Our results reinforce that a VAT dysfunction and higher TyG values increase risk of developing NAFLD and suggest a role for glucose intolerance. Moreover, the ROC analysis reflected that TyG could be a suitable predictor of VAT. Chronic diseases are the leading causes of death and disability worldwide. MetS comprises several clinical and metabolic risk factors that increase the risk of developing T2DM and other comorbidities.[1] Individuals with T2DM and NAFLD exhibit more severe insulin resistance and liver damage. Also, in T2DM the presence of fatty liver is associated with poor glycaemic control, resulting in the need for higher insulin doses.[5] Meanwhile, ageing and biological differences between men and women play an important role in body fat distribution and health status. Our findings suggest a strong association between excessive accumulation of VAT, insulin resistance, cardiometabolic risk factors and poor liver status in subjects with MetS. Moreover, the TyG, a novel marker of insulin resistance could be used as an easy and reliable marker for dysfunctional VAT, which could constitute a new proxy for healthcare professionals in the screening of individuals diagnosed with MetS. In this context, the improvement of knowledge of these inter-relationships in subjects with MetS should be useful in easily identifying individuals with a high risk of NAFLD, which may allow early intervention and prevention of NAFLD complications.

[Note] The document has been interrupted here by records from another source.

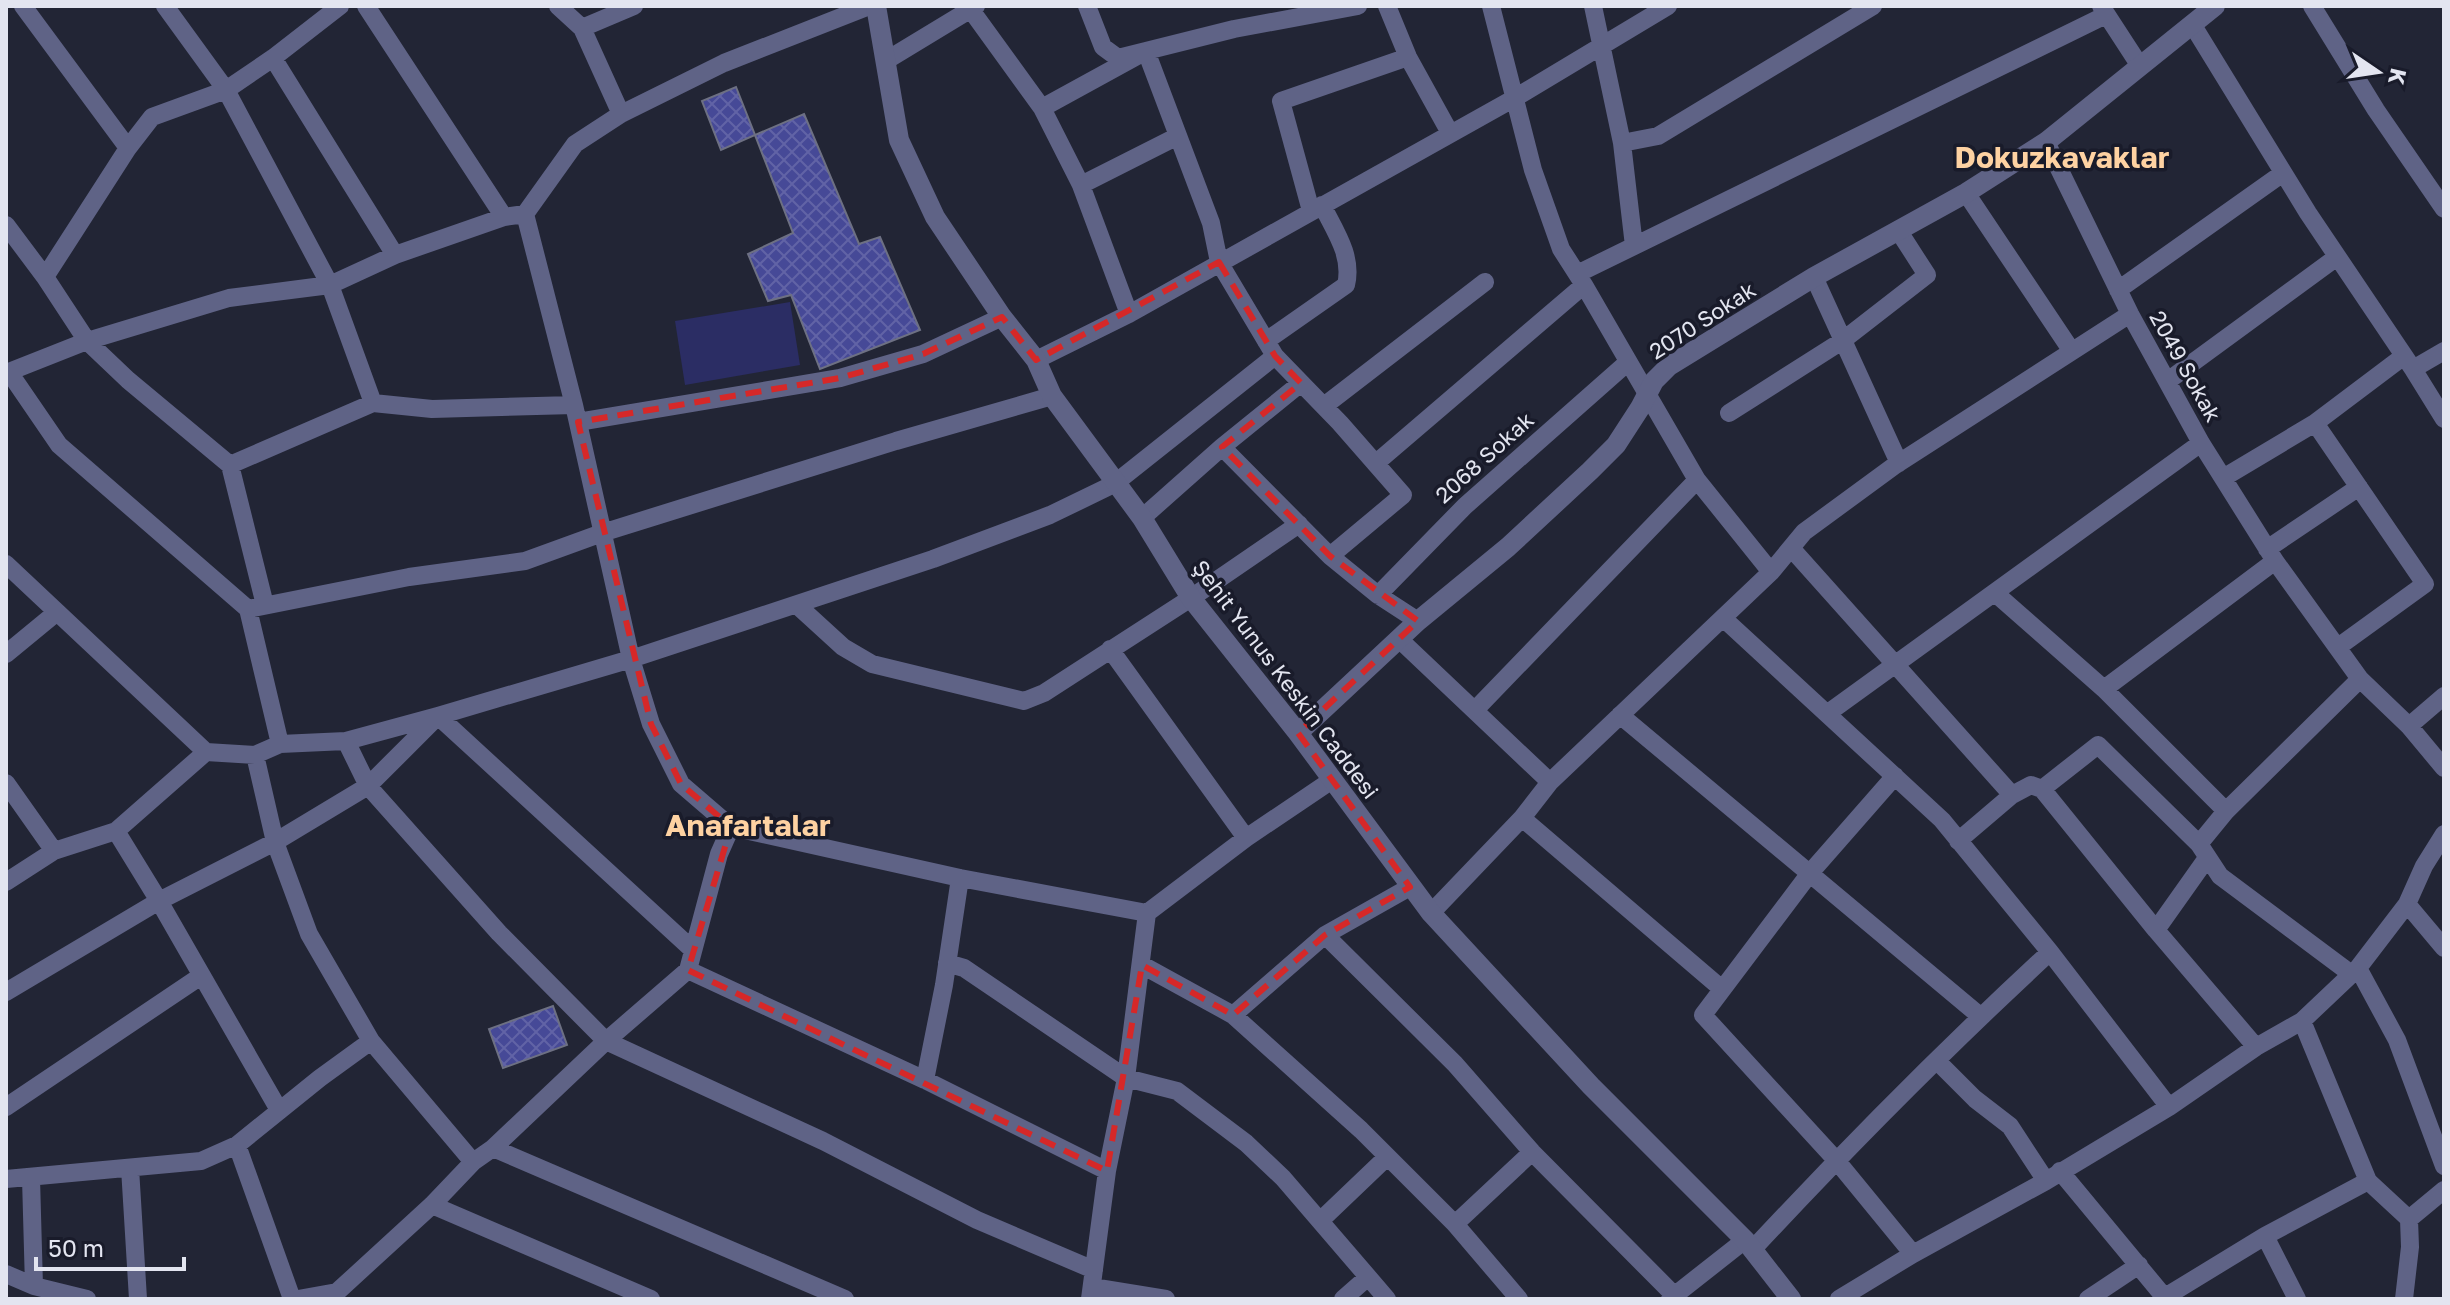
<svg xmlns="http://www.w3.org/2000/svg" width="2450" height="1305" viewBox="0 0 2450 1305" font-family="'Golos Text',sans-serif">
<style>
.grass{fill:#2b2d64}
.building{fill:url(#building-cross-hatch);stroke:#6d7083;stroke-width:2}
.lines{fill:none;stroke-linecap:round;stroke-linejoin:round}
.minor{stroke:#5f6386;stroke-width:18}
.tertiary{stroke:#5f6386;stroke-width:20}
.marked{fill:none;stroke:#d62828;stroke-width:6;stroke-dasharray:16 10;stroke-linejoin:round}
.labels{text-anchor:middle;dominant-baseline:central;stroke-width:7;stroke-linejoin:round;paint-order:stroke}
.street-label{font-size:22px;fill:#e3e5f0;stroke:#191b2a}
.district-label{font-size:30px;font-weight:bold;fill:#fed2a2;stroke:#191b2a}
</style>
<defs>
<pattern id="building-cross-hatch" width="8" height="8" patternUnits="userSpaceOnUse" patternTransform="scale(2)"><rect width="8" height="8" fill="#464997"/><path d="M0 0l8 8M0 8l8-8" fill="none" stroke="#6163a6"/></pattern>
</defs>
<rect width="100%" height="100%" fill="#222535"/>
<path class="grass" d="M790 302 800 365 685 385 675 321Z"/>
<path class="building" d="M736 87 755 135 721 150 702 101Z
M804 114 859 244 880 237 920 330 820 369 791 295 768 301 748 254 793 233 755 135Z
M553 1006 567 1045 503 1068 489 1029Z"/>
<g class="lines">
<path class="minor" d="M23 6 128 148
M165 6 226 90 330 285 373 403
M366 6 504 217
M558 6 582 28 621 114
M1087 6 1103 47 1118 58 1234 29 1358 6
M1387 6 1408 57 1450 133
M1491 6 1533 170 1561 249 1584 285 1697 480 1771 572
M1593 6 1622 143 1634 246
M2101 6 2140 66
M2312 6 2376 110 2444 209
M971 10 1042 108 1081 185 1129 314
M2192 24 2308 213 2413 369 2444 351
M582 28 634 6
M273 58 395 255
M887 60 976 6
M1042 108 1146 51 1211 223 1219 262 1275 356 1340 423 1403 495 1330 556
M2046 142 2130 314 2201 443 2275 561 2360 679 2409 726 2444 768
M1622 143 1658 136 1873 6
M1081 185 1178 136
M1966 193 2071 350
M1311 211 1281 101 1408 57
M525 214 574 405 631 659 651 724 681 784 731 827 960 878 1147 913 1246 838 1332 780
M6 225 45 277 87 341 128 380 230 465 373 403 432 409 574 405
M1577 274 2106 15
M45 277 128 148 152 117 226 90 273 58 340 6
M1814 277 1899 463
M2118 290 2283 173
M1266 341 1346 285C1353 256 1335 231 1322 205
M1036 360 1129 314 1513 99 1668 6
M2413 369 2444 419
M9 372 59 445 248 609 409 577 525 561 602 533 896 441 1052 396
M6 373 87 341 229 298 330 285 395 255 504 217 525 214 575 144 621 114 724 63 869 6
M2169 380 2337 257
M1324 406 1485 282
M1729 413 1842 341 1927 275 1898 230
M578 422 840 378 923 354 1002 317
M2315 423 2425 584 2338 647
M1222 447 1330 556 1378 595 1418 621
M1376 463 1584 285
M230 465 265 605
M2223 478 2315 423 2404 356
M1142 518 1222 447 1301 383
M1791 548 2012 795
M2267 549 2359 487
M6 564 206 752
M1995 593 2104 689 2226 811
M1378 595 1465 506 1628 362
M797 605 843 647 872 664 1024 701 1044 693 1191 598 1299 524
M248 609 280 744
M1723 618 1942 820 2050 952 2169 1107
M1399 639 1550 782
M1110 649 1246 838
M6 654 57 612
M2104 689 2275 561
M1475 710 1697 480
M1828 713 2201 443
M1620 715 1980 1016
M2409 726 2444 696
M346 741 368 786 499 933 606 1041 823 1141 977 1220 1094 1270
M255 755 275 842 309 934 371 1041 473 1162
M1895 776 1810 873 1703 1015 1836 1160 1913 1254
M6 783 54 851
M2042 789 2098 745 2199 844 2220 876 2350 973
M1522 818 1722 989
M116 831 159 901 279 1110
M1958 841 2012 795 2031 785 2042 789 2156 930 2256 1047
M2199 844 2226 811 2360 679
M6 882 54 851 116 831 206 752 255 755 280 744 346 741 438 716 631 659 933 559 1050 515 1114 484 1275 356
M2407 904 2444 948
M1431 913 1522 818 1550 782 1771 572 1804 532 1894 466 2130 314
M2156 930 2207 858
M1325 935 1455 1064 1532 1152 1675 1296
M947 963 964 968 1126 1078 1177 1091 1246 1143 1283 1178 1387 1299
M1142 965 1233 1015 1361 1130 1455 1224 1519 1299
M2358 968 2397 1040 2444 1166
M688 970 925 1080 1107 1171
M6 992 159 901 275 842 368 786 438 716 693 950
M1233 1015 1325 935 1410 887
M2302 1021 2368 1181 2409 1219
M1938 1062 1975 1099 2010 1126 2046 1181
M925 1080 944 985 960 878
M6 1107 201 976
M237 1145 292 1299
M493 1148 845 1299
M130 1168 138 1299
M2060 1171 2166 1299
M31 1178 34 1286
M6 1179 201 1161 237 1145 320 1078 371 1041
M432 1205 651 1299
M1320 1221 1387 1157
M1455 1224 1532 1152
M2265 1236 2297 1299
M1752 1250C1848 1147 1947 1047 2050 952
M6 1274 34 1286 87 1299
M1092 1287 1166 1299
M2165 1297 2265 1236 2368 1181
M298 1299 337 1292 432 1205 473 1162 493 1148 606 1041 688 970 719 854 731 827
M1090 1299 1107 1171 1126 1078 1147 913
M1343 1299 1368 1277
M1670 1299 1745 1240
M1839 1299 1913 1254 2046 1181 2169 1107 2256 1047 2302 1021 2358 968 2407 904 2424 866 2444 834
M2088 1299 2139 1265
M2404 1299 2410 1247 2409 1219 2444 1190"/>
<path class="tertiary" d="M876 6 899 140 935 217 1002 317 1036 360 1052 396 1142 518 1191 598 1298 733 1431 913 1591 1086 1745 1240 1791 1299
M1298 733 1418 621 1508 547 1590 471 1616 445 1640 408 1654 381 1669 366 1814 277 1966 193 2046 142 2215 6"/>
</g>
<path class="marked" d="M1219 262 1275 356 1301 383 1222 447 1330 556 1418 621 1298 733 1410 887 1325 935 1233 1015 1142 965 1107 1171 688 970 731 827 681 784 651 724 578 422 840 378 923 354 1002 317 1036 360Z"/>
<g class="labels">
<g class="street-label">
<text transform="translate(1702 320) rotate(-33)">2070 Sokak</text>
<text transform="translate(2186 366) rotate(61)">2049 Sokak</text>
<text transform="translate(1484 457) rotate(-42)">2068 Sokak</text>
<text transform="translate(1286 679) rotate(53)">Şehit Yunus Keskin Caddesi</text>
</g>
<g class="district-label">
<text x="2062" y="157">Dokuzkavaklar</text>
<text x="748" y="825">Anafartalar</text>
</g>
</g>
<rect width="2450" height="1305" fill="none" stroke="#e3e5f0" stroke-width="16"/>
<g transform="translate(2378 72) rotate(103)" stroke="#191b2a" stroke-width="6" paint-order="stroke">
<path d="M0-6L14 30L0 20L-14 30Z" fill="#e3e5f0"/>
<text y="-12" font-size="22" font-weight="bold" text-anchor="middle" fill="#e3e5f0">K</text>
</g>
<path d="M36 1257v12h148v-12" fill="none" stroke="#e3e5f0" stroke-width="4"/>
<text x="48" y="1257" font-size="24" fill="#e3e5f0" stroke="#191b2a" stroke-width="6" paint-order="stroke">50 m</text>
</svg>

The strengths of this study are that VAT was objectively measured with a validated imaging technique. Also, the novelty of this study comes from the use of TyG as a suitable marker of VAT in subjects at high cardiovascular risk diagnosed with MetS. However, some limitations require consideration. First, there is the relatively small sample size. Despite this, the achieved statistical power for VAT and TyG variables was higher than 90%. Second, the cross-sectional design cannot imply a causal relationship. Third, there is lack of NAFLD diagnosis by liver biopsy or imaging techniques, but important to note that liver biopsy is not available or feasible in large epidemiological studies. On the other hand, we used validated non-invasive markers to estimate hepatic fat accumulation.[38]

Conclusion

VAT and the TyG were associated with liver and cardiometabolic risk factors linked to NAFLD in individuals with overweight/obesity and MetS. Moreover, we demonstrated that in addition to anthropometric measurements or the DXA approach, TyG could be a useful simple marker to identify dysfunctional VAT phenotype in patients with diabetic profiles and MetS manifestations.